If you say "This is the overtone series and relative levels of the trombone against which I will measure distortion", and the player changes his embouchure, then timbre (and the harmonic series has changed).

So what to do?

You do da best you can, and feed pure (sine) tones (because the are mathematically defined) into the gear and measure to see how (mathematically) the sine has been adulterated. Maybe multiple tones are sent, but they are still a known (mathematical) input.

Blowing a Bottle - one note, a relatively low-distortion sine wave is emitted, The first peak is below -45dB: (I'm surprised at the relative purity of the tone)

Anything except one peak (in the second diagram) is noise/distortion/harmonics/enharmonics, provided the input were a perfect sine.

As a "percent distortion", this is around 0.005% by my consulting a relevant calculator. (That surprised me too)

2016-05-16_1400.png


Blowing a Trombone (one note) - the fundamental and a series of harmonics are emitted. The sine wave (fundamental) is modified by the higher frequency components.

If measuring 'distortion' as a percentage, it's over 100% for this note, and what does that mean when applied to this otherwise (relatively) undistorted recording of a horn note?

2016-05-16_1407.png


Same Trombone fundamental, different embouchure, differences in the harmonic series:

2016-05-16_1413.png


These displays are one instrument. Add instruments of different types and the result is chaos, though it is music. Maybe that's why we like music. It's ineffable.

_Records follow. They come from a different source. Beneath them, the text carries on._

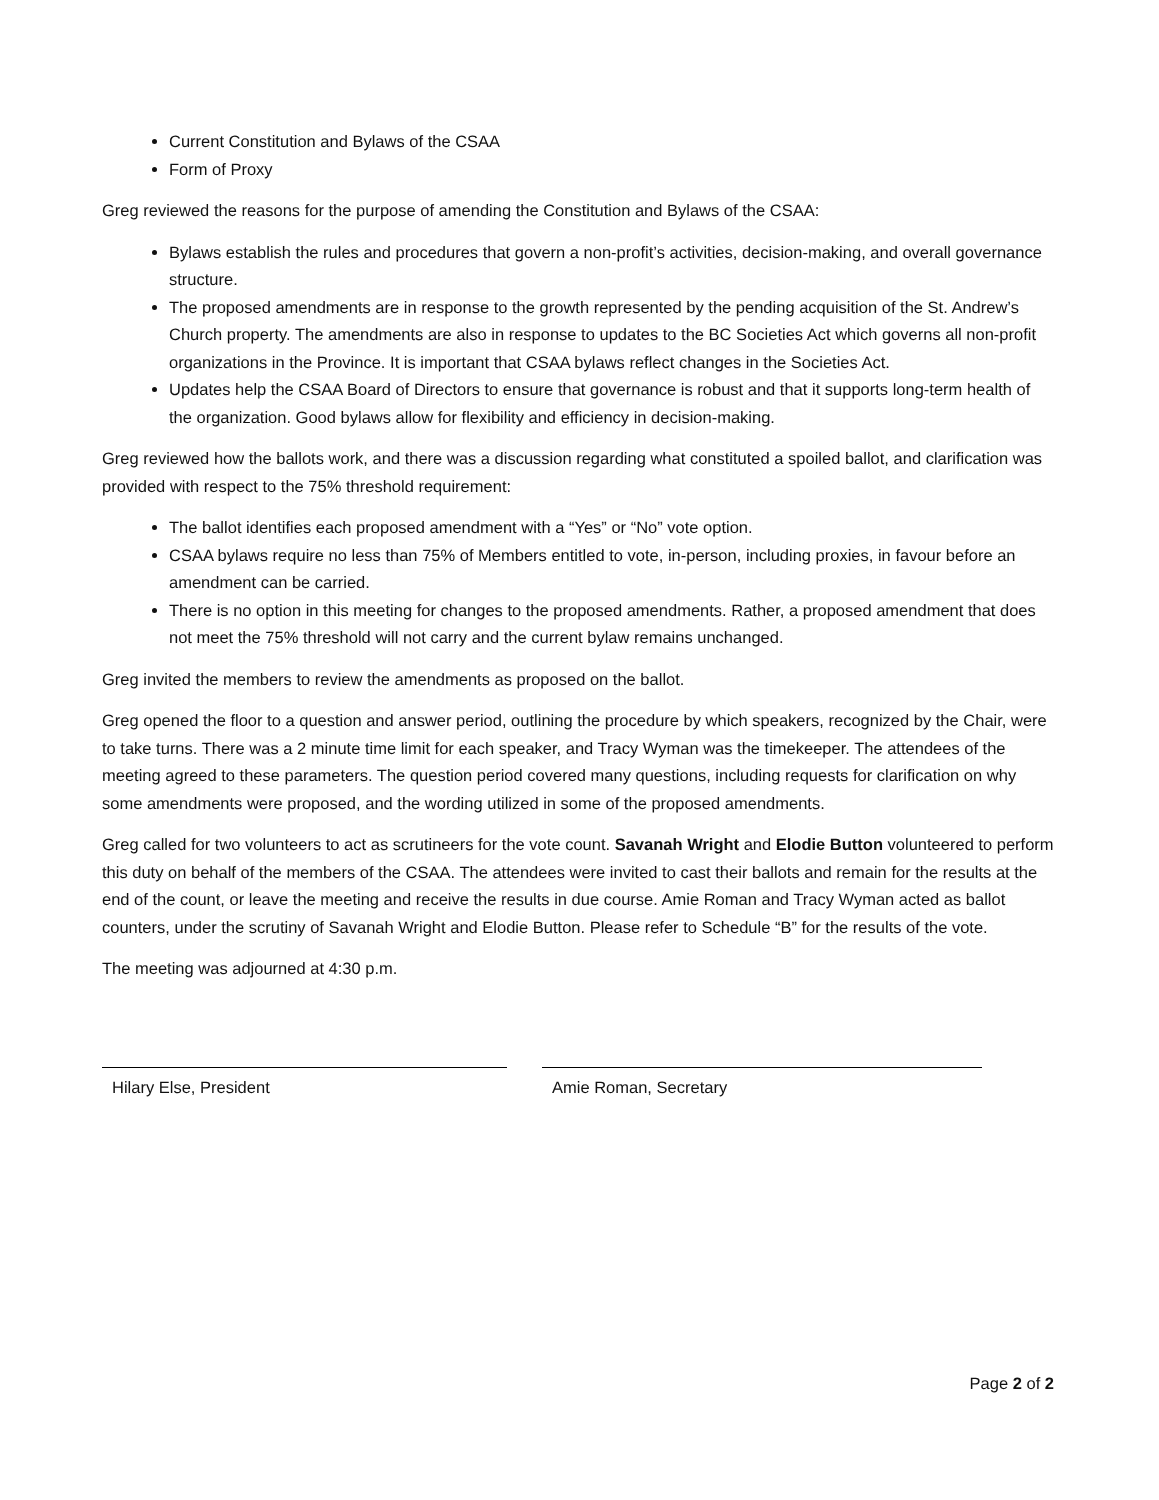Current Constitution and Bylaws of the CSAA
Form of Proxy
Greg reviewed the reasons for the purpose of amending the Constitution and Bylaws of the CSAA:
Bylaws establish the rules and procedures that govern a non-profit’s activities, decision-making, and overall governance structure.
The proposed amendments are in response to the growth represented by the pending acquisition of the St. Andrew’s Church property. The amendments are also in response to updates to the BC Societies Act which governs all non-profit organizations in the Province. It is important that CSAA bylaws reflect changes in the Societies Act.
Updates help the CSAA Board of Directors to ensure that governance is robust and that it supports long-term health of the organization. Good bylaws allow for flexibility and efficiency in decision-making.
Greg reviewed how the ballots work, and there was a discussion regarding what constituted a spoiled ballot, and clarification was provided with respect to the 75% threshold requirement:
The ballot identifies each proposed amendment with a “Yes” or “No” vote option.
CSAA bylaws require no less than 75% of Members entitled to vote, in-person, including proxies, in favour before an amendment can be carried.
There is no option in this meeting for changes to the proposed amendments. Rather, a proposed amendment that does not meet the 75% threshold will not carry and the current bylaw remains unchanged.
Greg invited the members to review the amendments as proposed on the ballot.
Greg opened the floor to a question and answer period, outlining the procedure by which speakers, recognized by the Chair, were to take turns. There was a 2 minute time limit for each speaker, and Tracy Wyman was the timekeeper. The attendees of the meeting agreed to these parameters. The question period covered many questions, including requests for clarification on why some amendments were proposed, and the wording utilized in some of the proposed amendments.
Greg called for two volunteers to act as scrutineers for the vote count. Savanah Wright and Elodie Button volunteered to perform this duty on behalf of the members of the CSAA. The attendees were invited to cast their ballots and remain for the results at the end of the count, or leave the meeting and receive the results in due course. Amie Roman and Tracy Wyman acted as ballot counters, under the scrutiny of Savanah Wright and Elodie Button. Please refer to Schedule “B” for the results of the vote.
The meeting was adjourned at 4:30 p.m.
Hilary Else, President Amie Roman, Secretary
Page 2 of 2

So, with music as a source for measurement, any good ideas that I don't know about to measure the trivialities within its reproduction?
 
So, with music as a source for measurement, any good ideas that I don't know about to measure the trivialities within its reproduction?
The good thing about the "chaos" of music is that the brain is extremely experienced, competent in its ability to unravel the complexity. It would be a technical nightmare trying to get instrumentation to sort it out, but the mind does it with ease - I'm thinking here of a recent album by Lou Reed and Metallica - Lou is in the foreground, very softly reciting the lyrics of the song, and the heavy metal group are in the background, revving up the thrash to maximum, the volumes are roughly equal. For most systems this album would be a total disaster, the confusion between the two sound sources would be diabolical in the listening - yet, on a competent playback setup, the two completely separate, occupy their own distinct spaces - and the mind easily sees the two musical contributions happening, not chaos.
 
Thanks guys, I figured it would be impossible to analyze given the complexities of real music. I'll put up another one of these in a couple of weeks, this time with two different digital masterings done by professional mastering engineers. They will both be sourced from CD and only adjustments will be to bring up the volume to level match. I've done a brief test and came to the conclusion which one I liked more which went against popular opinion.
 
OK, I must say I am still a bit confused as to what test we took. Yes, it comes with age :).

So did we listen to two different tapes, one created with tube and another with solid state? Or is it one tape, with the pre-amp being tube in one, solid state in the other?

Same tape. Two separate tape preamplifiers.